Small Indian cars fail global safety norms, fatal risk to driver even at 56 kmph
The first-ever independent crash tests of some of India's popular and important small cars have shown a high-risk of life threatening injuries in road crashes. All the cars selected by Global NCAP for testing in a frontal impact at 64km/h received zero-star adult protection ratings.
BY Our Staff Reporter
Guwahati, June 27: In a landmark order, the Gauhati High Court has asked the Central government not to permit auto manufacturers to release and sell small four-wheelers without crash and emission tests. The order was passed by Chief Justice (acting) K Shreedhar Rao and Justice PK Saikia on a PIL filed by Mukesh Agarwal and Rita Das Mazumdar who raised concerns about safety norms of four-wheelers - both passenger and goods carrying.
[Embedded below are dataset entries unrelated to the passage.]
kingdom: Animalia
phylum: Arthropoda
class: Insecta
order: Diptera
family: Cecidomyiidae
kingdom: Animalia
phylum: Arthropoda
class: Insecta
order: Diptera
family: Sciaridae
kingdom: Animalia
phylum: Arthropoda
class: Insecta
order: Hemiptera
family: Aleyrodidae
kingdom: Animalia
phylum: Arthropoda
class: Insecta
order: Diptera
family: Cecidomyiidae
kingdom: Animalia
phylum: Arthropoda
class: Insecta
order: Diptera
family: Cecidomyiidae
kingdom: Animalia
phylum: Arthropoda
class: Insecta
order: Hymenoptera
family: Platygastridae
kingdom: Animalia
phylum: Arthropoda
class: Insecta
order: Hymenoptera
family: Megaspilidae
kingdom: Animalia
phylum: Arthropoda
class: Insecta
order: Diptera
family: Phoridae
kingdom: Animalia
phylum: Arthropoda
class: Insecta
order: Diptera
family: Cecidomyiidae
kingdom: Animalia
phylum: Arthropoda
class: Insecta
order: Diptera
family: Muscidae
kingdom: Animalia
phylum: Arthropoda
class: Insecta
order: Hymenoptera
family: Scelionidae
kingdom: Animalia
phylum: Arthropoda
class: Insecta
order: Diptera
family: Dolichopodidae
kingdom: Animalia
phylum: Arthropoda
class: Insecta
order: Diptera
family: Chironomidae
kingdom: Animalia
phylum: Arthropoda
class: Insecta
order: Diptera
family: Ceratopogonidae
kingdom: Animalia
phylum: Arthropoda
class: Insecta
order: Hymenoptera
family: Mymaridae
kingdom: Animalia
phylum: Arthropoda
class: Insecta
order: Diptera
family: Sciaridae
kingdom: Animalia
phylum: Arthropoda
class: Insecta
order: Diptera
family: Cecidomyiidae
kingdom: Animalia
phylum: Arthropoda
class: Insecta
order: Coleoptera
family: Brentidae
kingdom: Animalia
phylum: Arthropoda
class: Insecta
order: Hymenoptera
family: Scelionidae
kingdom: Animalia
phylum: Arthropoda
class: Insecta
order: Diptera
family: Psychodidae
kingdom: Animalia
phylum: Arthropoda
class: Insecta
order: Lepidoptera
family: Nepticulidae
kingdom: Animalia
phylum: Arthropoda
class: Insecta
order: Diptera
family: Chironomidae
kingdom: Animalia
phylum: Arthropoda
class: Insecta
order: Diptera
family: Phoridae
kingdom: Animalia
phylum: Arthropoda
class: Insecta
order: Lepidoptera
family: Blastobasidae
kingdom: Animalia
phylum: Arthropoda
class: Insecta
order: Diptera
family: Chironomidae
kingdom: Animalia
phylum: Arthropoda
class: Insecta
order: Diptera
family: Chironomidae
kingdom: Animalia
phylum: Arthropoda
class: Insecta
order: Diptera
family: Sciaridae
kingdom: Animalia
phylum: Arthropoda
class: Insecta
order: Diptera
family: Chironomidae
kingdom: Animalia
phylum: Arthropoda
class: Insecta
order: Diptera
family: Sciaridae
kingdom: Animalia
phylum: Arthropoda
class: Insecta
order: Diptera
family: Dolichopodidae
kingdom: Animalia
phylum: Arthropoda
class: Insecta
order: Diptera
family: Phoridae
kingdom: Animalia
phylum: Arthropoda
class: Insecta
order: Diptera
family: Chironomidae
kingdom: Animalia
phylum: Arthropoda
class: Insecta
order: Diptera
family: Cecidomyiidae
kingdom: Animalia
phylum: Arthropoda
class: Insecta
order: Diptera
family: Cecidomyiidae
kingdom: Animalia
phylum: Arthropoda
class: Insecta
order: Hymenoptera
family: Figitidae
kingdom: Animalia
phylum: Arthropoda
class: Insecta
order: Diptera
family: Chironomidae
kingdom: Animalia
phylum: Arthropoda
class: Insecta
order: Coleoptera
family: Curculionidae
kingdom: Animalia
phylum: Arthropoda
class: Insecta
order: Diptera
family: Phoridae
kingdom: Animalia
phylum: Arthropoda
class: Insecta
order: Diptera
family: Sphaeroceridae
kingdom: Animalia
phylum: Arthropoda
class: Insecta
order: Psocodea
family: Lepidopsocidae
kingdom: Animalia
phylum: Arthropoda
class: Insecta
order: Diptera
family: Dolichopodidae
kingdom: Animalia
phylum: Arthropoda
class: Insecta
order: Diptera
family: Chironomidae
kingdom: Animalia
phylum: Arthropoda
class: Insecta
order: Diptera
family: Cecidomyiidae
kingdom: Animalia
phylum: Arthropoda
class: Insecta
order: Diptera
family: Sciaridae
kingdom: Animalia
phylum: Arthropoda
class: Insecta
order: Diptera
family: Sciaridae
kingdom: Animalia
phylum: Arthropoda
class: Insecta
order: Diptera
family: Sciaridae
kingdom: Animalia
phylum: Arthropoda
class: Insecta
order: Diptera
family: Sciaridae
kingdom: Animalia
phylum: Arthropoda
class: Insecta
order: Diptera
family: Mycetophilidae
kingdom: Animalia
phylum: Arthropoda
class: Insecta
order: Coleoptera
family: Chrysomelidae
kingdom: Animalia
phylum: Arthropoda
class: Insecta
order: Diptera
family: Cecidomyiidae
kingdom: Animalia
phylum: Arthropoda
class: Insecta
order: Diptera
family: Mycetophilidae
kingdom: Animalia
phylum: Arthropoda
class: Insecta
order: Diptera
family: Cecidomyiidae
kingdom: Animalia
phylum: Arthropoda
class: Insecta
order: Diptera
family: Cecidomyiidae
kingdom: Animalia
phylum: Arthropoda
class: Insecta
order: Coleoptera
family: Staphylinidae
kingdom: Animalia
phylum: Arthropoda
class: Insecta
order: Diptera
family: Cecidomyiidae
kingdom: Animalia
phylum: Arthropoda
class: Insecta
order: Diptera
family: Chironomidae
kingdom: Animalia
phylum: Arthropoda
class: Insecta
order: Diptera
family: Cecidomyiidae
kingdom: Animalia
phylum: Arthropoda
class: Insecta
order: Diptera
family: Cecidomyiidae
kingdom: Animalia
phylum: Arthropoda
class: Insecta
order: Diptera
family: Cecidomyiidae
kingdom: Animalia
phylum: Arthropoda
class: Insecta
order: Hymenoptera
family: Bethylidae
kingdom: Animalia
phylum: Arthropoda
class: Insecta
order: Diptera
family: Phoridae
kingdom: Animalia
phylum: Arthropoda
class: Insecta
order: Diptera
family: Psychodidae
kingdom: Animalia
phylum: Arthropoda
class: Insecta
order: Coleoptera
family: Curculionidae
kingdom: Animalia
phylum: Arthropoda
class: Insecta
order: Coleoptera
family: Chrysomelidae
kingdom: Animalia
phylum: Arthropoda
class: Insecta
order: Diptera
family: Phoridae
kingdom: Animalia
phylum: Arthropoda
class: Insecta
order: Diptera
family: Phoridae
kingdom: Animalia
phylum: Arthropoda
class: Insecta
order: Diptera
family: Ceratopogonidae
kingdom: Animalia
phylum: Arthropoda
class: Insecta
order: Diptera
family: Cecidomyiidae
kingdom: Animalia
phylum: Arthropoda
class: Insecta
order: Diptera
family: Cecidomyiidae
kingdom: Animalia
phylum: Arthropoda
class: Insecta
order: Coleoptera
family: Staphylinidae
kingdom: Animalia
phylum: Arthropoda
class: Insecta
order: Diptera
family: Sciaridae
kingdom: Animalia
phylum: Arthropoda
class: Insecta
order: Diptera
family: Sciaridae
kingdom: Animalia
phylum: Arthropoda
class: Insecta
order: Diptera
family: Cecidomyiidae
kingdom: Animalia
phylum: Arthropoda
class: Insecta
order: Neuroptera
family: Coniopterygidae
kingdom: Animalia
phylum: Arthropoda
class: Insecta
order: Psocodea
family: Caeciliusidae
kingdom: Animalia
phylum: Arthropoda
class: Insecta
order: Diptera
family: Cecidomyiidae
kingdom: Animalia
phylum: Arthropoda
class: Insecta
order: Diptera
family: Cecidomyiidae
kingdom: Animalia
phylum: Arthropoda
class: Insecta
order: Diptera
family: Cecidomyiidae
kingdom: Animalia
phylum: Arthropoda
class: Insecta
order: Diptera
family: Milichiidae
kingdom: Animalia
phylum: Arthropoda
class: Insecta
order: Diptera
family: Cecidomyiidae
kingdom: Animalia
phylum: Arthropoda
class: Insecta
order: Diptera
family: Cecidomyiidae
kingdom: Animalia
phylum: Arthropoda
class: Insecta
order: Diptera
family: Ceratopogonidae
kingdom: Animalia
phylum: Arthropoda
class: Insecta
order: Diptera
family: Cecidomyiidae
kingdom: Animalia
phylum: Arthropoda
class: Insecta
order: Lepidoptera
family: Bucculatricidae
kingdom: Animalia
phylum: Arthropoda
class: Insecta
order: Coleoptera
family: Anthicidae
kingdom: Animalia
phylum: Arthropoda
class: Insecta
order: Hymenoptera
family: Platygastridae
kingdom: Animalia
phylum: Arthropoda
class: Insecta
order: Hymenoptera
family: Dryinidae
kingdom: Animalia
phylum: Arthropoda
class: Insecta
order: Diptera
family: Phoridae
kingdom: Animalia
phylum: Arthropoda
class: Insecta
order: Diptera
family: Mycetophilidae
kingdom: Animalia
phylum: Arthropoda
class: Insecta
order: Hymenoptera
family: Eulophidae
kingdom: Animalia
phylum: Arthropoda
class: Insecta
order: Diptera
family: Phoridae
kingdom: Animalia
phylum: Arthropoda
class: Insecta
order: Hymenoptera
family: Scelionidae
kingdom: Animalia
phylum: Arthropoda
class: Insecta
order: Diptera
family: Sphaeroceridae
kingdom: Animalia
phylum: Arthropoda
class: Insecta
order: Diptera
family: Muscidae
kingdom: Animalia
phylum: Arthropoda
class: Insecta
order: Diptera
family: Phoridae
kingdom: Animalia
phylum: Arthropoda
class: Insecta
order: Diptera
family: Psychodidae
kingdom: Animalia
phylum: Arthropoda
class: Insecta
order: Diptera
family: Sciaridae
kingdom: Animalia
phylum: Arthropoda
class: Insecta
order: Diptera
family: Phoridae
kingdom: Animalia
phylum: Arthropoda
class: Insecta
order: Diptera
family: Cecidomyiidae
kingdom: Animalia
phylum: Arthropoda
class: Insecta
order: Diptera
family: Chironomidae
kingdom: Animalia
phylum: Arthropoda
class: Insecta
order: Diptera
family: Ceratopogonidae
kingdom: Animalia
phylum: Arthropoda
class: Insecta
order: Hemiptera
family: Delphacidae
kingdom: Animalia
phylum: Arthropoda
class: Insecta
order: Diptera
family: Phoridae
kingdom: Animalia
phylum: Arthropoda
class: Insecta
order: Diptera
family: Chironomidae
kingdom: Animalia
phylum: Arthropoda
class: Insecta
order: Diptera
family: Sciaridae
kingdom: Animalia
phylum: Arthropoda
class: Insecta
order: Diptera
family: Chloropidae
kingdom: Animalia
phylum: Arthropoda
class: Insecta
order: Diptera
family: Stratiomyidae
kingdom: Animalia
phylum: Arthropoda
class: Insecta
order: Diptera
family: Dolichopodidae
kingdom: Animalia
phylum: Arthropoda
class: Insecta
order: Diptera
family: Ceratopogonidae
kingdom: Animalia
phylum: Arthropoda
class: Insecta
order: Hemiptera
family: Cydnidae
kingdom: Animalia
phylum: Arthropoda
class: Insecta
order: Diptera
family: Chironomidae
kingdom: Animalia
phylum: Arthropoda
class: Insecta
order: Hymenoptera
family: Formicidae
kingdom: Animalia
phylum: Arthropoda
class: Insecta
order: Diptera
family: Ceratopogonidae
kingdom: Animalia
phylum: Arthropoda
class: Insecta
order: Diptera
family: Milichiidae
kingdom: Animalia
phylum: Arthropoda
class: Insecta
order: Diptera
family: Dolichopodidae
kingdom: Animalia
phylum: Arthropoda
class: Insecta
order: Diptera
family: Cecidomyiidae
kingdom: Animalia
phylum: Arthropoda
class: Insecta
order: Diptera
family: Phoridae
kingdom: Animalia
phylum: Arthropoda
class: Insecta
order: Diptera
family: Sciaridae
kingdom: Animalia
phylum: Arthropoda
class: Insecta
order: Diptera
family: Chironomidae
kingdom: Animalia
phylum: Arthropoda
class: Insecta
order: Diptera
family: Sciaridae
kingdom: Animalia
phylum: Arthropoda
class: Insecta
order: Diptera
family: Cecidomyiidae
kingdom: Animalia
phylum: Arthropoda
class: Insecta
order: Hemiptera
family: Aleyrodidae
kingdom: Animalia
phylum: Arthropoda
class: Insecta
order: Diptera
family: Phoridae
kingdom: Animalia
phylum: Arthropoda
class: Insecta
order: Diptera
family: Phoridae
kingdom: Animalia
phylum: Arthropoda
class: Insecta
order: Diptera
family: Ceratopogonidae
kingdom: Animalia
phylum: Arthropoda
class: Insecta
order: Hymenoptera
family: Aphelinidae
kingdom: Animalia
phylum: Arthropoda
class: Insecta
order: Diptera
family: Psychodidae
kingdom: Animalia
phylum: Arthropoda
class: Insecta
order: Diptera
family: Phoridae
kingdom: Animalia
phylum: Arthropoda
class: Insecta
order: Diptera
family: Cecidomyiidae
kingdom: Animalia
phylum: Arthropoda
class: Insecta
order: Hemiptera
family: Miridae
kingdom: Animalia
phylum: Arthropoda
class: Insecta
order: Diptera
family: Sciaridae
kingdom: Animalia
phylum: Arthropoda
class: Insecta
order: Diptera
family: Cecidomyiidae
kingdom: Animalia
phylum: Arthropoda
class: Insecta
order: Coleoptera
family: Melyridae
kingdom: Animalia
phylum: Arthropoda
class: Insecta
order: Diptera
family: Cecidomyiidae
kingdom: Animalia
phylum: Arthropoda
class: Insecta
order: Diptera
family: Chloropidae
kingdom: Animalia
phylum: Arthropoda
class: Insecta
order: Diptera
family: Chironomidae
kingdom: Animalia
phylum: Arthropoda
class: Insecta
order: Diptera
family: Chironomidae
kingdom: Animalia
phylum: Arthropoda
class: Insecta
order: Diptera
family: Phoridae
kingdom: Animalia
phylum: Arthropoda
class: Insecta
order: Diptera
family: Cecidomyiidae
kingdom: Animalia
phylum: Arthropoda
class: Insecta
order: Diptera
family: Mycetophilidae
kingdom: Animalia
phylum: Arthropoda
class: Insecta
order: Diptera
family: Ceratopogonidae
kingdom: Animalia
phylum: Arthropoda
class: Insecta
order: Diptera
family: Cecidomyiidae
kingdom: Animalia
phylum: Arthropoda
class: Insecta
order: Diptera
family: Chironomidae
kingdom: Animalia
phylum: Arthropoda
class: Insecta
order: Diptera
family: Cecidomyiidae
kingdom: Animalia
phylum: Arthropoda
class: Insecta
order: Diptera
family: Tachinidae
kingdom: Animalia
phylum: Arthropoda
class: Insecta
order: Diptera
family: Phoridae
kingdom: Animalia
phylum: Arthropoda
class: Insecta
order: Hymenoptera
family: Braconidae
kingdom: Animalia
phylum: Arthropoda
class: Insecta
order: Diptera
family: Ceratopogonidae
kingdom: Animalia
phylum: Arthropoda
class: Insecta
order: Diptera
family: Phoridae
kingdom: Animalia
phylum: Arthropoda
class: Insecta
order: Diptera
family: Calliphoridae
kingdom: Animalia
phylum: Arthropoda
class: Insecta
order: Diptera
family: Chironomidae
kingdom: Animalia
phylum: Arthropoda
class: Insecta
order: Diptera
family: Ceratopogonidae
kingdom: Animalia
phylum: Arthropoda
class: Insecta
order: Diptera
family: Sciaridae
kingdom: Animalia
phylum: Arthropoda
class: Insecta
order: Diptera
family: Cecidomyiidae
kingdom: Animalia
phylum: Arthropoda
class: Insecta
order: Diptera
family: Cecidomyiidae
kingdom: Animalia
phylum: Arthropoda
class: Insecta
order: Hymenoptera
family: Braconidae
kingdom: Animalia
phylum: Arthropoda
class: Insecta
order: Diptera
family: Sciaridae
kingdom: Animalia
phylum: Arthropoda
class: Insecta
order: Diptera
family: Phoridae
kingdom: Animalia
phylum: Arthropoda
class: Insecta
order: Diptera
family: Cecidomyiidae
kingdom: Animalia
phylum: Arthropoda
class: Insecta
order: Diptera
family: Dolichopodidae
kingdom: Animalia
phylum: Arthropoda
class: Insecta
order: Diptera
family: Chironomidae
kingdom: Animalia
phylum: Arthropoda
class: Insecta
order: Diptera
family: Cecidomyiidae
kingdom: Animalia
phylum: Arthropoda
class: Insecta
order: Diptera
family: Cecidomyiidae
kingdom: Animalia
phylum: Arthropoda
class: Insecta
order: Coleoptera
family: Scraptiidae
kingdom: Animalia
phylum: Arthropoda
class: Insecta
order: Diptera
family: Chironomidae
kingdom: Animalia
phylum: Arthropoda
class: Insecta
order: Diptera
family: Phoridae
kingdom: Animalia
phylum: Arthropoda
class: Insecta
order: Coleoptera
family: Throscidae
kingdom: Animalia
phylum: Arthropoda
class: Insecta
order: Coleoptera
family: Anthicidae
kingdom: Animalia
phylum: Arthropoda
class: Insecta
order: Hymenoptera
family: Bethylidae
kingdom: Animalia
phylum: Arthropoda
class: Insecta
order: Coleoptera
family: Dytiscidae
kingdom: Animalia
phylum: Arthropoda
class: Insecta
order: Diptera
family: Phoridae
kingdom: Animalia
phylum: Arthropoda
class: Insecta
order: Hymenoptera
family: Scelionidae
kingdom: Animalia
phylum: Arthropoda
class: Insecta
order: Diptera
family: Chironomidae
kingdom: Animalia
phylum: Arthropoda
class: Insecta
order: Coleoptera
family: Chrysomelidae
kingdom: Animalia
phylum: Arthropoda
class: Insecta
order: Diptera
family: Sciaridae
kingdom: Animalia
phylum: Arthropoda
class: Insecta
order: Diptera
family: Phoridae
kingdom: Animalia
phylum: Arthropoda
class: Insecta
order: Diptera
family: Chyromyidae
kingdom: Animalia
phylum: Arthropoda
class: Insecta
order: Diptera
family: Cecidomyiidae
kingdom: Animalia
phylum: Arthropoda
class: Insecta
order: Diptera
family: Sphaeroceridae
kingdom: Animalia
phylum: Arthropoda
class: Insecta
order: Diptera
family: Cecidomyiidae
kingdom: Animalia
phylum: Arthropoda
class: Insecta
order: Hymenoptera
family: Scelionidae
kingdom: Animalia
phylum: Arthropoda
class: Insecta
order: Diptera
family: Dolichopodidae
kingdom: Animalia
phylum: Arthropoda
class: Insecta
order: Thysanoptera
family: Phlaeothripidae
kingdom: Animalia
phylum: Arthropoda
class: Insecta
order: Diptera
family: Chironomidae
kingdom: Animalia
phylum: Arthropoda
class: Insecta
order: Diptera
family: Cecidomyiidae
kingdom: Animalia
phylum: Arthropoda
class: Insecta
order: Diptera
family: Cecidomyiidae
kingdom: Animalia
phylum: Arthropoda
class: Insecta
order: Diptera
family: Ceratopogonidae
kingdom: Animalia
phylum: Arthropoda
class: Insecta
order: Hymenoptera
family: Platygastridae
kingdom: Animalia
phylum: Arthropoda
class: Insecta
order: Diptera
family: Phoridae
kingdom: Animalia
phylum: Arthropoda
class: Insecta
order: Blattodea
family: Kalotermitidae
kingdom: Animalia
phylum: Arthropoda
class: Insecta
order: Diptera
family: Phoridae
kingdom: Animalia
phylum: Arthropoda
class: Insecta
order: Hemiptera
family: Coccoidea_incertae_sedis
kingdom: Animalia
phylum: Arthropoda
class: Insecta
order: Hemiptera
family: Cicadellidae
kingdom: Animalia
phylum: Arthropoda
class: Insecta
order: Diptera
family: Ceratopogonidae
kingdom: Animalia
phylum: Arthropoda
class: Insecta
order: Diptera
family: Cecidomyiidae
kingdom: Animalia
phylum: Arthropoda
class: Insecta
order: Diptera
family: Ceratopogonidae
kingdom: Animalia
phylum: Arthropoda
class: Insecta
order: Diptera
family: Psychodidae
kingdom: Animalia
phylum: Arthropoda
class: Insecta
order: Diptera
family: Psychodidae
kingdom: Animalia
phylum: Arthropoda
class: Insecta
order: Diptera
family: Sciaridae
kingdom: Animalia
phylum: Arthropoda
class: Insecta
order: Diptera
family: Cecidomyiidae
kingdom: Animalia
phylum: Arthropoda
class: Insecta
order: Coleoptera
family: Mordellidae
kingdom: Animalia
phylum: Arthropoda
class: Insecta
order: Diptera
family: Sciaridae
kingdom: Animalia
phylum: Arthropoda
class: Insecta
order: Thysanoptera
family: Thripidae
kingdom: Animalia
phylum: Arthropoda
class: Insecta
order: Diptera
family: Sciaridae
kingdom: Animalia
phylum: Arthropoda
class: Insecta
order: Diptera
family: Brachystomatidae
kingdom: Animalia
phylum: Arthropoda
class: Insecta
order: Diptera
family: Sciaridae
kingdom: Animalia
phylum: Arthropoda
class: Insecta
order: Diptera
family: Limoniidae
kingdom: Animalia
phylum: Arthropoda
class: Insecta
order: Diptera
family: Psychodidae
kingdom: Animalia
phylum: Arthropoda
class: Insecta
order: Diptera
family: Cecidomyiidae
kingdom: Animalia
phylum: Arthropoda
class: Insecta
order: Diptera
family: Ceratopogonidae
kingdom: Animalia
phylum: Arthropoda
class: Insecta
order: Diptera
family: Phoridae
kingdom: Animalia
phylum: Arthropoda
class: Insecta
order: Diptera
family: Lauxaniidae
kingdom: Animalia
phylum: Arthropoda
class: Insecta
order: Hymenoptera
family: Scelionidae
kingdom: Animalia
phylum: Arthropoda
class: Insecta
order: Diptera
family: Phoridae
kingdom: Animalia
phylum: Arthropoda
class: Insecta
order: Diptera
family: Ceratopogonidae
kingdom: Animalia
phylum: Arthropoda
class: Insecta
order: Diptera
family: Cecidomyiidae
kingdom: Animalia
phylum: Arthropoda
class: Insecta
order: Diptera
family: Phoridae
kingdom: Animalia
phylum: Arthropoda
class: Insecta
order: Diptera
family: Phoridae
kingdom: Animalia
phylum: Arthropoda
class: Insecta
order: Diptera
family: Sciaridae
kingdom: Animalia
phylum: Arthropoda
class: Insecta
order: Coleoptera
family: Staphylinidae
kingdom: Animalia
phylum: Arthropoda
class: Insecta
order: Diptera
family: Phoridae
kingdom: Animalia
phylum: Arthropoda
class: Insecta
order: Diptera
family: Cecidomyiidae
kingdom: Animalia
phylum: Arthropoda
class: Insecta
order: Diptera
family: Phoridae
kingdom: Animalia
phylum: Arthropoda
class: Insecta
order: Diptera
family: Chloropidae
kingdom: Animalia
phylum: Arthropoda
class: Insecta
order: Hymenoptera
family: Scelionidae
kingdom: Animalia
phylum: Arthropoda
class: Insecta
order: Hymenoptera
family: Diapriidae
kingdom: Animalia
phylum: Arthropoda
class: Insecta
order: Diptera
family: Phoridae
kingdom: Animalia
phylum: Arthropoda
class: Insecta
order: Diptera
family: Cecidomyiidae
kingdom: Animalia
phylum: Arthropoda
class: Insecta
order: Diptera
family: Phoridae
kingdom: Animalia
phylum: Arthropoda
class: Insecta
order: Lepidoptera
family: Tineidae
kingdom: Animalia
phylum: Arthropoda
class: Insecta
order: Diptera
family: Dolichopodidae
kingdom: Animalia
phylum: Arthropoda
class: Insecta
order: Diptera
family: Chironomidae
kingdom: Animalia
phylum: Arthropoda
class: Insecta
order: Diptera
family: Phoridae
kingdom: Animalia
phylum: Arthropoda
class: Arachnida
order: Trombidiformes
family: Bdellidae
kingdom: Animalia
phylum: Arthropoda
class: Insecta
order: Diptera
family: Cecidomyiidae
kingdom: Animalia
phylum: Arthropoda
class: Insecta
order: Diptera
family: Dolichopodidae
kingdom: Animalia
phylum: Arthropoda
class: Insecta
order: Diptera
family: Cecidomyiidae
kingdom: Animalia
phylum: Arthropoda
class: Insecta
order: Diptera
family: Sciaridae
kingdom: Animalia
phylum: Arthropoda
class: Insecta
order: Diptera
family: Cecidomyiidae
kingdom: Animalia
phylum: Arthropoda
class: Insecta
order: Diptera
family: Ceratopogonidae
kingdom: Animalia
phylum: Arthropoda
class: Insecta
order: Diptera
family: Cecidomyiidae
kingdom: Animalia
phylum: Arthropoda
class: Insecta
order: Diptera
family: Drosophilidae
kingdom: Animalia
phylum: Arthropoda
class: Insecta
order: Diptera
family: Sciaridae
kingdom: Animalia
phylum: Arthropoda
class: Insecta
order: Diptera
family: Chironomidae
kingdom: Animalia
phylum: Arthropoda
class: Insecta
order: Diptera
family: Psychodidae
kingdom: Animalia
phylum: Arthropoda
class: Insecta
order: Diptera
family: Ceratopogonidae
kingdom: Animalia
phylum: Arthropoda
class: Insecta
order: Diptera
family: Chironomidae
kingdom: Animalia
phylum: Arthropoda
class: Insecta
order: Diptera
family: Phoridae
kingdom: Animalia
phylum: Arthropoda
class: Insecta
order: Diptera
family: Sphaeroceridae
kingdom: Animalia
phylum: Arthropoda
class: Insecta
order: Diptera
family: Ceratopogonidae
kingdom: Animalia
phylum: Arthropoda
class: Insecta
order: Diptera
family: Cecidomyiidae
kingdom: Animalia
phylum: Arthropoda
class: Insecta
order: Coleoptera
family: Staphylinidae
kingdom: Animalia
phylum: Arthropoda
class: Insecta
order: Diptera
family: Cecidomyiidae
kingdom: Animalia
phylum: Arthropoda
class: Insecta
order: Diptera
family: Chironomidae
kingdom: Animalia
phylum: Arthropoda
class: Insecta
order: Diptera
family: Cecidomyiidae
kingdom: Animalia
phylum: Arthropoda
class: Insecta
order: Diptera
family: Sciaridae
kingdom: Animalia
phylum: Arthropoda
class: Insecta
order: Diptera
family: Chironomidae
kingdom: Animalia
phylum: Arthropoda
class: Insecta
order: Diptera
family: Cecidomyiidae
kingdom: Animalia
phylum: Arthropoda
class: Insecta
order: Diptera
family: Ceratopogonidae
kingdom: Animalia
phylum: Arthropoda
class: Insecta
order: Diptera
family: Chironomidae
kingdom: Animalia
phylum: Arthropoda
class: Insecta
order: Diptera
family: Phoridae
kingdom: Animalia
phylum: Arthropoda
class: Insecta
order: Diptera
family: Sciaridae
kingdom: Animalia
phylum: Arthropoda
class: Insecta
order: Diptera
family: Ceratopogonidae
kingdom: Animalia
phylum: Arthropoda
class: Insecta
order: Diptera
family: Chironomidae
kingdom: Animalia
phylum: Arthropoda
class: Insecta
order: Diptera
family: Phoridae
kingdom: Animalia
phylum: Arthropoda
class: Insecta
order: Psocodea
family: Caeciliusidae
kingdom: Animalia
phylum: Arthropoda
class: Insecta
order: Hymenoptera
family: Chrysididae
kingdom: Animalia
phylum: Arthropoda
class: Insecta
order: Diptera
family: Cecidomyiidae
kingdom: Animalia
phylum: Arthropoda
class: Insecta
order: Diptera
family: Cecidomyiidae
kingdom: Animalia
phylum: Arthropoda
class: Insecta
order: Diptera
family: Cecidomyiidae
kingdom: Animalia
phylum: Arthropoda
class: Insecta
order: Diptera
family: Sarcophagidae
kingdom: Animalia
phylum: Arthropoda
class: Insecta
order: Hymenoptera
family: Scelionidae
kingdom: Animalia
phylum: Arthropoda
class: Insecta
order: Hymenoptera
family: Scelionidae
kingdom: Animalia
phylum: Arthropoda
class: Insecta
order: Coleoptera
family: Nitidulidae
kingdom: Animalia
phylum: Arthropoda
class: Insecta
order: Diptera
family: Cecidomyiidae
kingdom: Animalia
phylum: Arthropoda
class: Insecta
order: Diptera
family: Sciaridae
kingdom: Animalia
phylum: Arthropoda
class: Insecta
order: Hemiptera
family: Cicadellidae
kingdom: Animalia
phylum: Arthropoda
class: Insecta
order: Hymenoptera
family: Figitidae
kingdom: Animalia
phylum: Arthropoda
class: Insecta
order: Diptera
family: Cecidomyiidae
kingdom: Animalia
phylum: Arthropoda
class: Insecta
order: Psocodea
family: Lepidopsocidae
The interim order pertains to four-wheeler cars with a mass up to 1,500 kg.
In their PIL, the petitioners argued that small passenger cars produced by manufacturers in India do not conform to safety standards and are not put to the scrutiny of crash-testing (frontal impact test). The petitioners also produced a report of the European New Car Assessment Programme (ENCAP) which stated that small cars manufactured in India have failed crash tests.
Tests conducted have revealed that frontal collision in a simulated state with driving speed at 60 kmph proved dangerous to life and limb of driver and passenger, notwithstanding provision of seat belts.
Two tests were carried out by the global car safety watchdog on identical cars of the same make - meaning two of each car were procured by Global NCAP from Indian showrooms, and shipped to Germany for the tests. One crash test was performed at 56 kmph, the other at 64 kmph.
All five cars failed the test, landing a zero on a scale of 1-5.
Also, none of the cars had airbags - one of the most basic prerequisites globally to pass a safety test.
The crash alysis showed the crash-test-dummies having sustained near-fatal injuries, more so in case of the driver. The structural integrity of the cars was also deemed as unstable.
Even though small cars are affordable, fuel efficient, emit less carbon and are easy to park, yet concerns regarding their safety have often been raised and hotly debated.
The High Court has fixed July 29 as the next date of hearing.